Outre le numérique, la santé, l'hôtellerie-restauration, le bâtiment et les travaux publics (BTP), la vente, la gestion des entreprises (comptabilité, finances) ont également des besoins importants de main-d'œuvre. Fin 2013, un rapport du Conseil d'orientation pour l'emploi (COE) évaluait à 400.000 le nombre d'"emplois vacants" en France. Ce chiffre fut ensuite repris par François Rebsamen, le ministre de l'emploi et par le Medef, qui a identifié 115 métiers "en attente de recrutement" pour sa campagne "Beau Travail!", diffusé un temps sur les chaînes de France Télévisions.

Un problème national

Pour tenter d'équilibrer l'offre et la demande, le gouvernement a lancé le « plan 100 000 » qui se décide au niveau régional. Ainsi, dans le cadre de ce programme qui doit, s'il marche, réduire le nombre de demandeurs d'emplois et rendre les entreprises plus compétitives, les financeurs de la formation professionnelle continue (Agefiph, Opca, Pôle Emploi, Conseil régional, etc.) se sont concertés pour identifier, en Ile-de-France, 84 métiers offrant des opportunités d'emploi avérées.

Pour quel résultat ? Ils se sont entendus pour proposer aux franciliens près de 17 000 entrées supplémentaires dans des formations conduisant vers les métiers de 11 secteurs d'activité. A l'exception du secteur de la banque et des assurances, plutôt ouvert aux diplômés du supérieur, et du secteur de la santé, ouvert soit aux personnes peu qualifiées, soit aux personnes très qualifiées, la plupart des métier identifiés par leur code ROME (Répertoire Opérationnel des Métiers et des Emplois), correspond à des qualifications de niveaux VI et V (sans diplôme, brevet des collèges, CAP, BEP). Ils peuvent évoluer en fonction du niveau d'encadrement ou d'expertise technique attendu. Dans ce cas, une qualification de niveau équivalent ou supérieur au bac (niveau IV, III et II) peut être requise pour exercer le métier proposé.

Plus globalement, le gouvernement compte sur l'apprentissage pour résoudre cette inadéquation entre l'offre et la demande de main-d'œuvre. Après avoir taillé dans le budget de l'apprentissage en 2013, le gouvernement a fait machine arrière en octobre. Dans le cadre d'une nouvelle campagne en faveur de l'apprentissage, un nouveau système d'aides a été annoncé. Il s'applique à toutes les entreprises de moins de 250 salariés et à tout nouveau recrutement d'apprentis, que ce soit le premier ou les suivants. Lors de la présentation de cette campagne, François Rebsamen a expliqué :

"Cette prime sera fixée à 1000 euros et portée à 2000 euros pour les TPE en y incluant la prime déjà existante pour les moins de 11 salariés. Cette prime prendra effet à compter de cette rentrée, c'est-à-dire au 1er juillet. Ce dispositif s'appliquera cette année sans condition, mais il ne sera prolongé à la rentrée de 2015 que pour les branches professionnelles qui auront signé un accord d'ici juin prochain"

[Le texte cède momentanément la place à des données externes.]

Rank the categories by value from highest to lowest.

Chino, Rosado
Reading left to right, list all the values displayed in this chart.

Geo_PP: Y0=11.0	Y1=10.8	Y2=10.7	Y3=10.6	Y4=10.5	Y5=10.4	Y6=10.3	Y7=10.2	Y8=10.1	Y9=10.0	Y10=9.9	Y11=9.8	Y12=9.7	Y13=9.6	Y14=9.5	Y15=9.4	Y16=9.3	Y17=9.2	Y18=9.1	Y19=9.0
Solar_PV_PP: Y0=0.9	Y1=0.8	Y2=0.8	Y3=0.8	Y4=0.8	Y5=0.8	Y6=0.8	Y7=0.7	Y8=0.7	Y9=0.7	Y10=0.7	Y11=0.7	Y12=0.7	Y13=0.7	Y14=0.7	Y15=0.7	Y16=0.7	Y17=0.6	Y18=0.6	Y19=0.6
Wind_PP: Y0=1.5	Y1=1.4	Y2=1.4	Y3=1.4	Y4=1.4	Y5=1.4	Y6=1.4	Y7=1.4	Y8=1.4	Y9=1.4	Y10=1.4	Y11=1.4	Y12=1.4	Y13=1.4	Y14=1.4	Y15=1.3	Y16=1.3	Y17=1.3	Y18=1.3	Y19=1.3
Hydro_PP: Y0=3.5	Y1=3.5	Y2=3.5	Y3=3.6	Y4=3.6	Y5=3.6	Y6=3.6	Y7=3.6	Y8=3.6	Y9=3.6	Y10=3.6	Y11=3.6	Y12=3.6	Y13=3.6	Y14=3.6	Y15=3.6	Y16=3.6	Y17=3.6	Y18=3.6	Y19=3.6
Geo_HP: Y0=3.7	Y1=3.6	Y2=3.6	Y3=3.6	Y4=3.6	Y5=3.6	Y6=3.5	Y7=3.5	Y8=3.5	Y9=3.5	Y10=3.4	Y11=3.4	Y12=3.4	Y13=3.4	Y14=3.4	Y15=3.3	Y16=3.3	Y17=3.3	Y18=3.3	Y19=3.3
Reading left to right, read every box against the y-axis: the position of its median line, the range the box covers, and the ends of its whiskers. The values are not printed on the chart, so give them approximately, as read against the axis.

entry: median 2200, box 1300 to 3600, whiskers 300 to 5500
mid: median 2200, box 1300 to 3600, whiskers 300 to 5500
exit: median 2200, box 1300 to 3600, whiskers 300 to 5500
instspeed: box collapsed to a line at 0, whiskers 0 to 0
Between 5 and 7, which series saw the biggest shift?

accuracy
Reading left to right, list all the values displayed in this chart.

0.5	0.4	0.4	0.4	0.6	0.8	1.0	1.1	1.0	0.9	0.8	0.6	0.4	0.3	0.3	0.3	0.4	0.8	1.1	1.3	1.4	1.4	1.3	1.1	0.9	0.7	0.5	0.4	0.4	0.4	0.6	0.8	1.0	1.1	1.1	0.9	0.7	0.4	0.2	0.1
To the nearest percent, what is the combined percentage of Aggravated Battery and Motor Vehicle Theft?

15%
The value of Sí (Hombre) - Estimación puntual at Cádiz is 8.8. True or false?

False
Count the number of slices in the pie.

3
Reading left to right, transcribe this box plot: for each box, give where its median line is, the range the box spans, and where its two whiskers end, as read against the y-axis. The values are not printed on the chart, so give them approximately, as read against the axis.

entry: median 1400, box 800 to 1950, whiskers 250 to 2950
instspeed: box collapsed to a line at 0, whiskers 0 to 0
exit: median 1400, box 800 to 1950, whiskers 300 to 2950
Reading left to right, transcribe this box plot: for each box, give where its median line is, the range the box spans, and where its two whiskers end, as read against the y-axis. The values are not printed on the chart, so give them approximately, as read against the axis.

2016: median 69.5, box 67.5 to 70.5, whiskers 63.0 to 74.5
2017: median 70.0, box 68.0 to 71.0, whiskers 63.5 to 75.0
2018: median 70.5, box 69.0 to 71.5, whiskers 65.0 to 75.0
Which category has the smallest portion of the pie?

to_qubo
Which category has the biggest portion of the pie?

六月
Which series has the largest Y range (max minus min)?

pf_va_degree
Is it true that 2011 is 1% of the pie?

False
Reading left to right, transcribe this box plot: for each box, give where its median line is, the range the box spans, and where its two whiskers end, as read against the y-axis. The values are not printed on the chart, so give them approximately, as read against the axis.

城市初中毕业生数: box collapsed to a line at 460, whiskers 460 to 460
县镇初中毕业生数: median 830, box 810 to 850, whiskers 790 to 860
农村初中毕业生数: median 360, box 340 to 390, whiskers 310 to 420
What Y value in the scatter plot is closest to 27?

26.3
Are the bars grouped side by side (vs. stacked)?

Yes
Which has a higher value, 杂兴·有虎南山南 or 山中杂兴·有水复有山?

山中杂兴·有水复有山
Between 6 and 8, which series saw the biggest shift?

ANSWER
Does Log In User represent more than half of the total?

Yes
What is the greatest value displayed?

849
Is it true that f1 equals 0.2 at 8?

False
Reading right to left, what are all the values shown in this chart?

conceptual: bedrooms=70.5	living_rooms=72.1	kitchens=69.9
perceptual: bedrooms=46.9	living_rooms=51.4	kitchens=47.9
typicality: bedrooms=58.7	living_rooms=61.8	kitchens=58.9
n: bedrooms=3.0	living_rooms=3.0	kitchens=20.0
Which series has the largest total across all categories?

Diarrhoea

Les nouvelles mesures permettront-elles au gouvernement d'atteindre son objectif de former 500.000 apprentis d'ici 2017 ? L'affaire est plutôt mal engagée. En 2013, dernier chiffre connu, le nombre d'apprentis, a fléchi de 3,1% par rapport à 2012, en raison essentiellement d'une baisse brutale des entrées en apprentissage (-14 700) en 2013, soit 6,5% de moins qu'en 2012. Toujours en 2013, 273.000 nouveaux contrats d'apprentissage ont été comptabilisés dans le secteur privé, soit une baisse de 8% par rapport à 2012, après deux années de légère hausse, indique la Dares.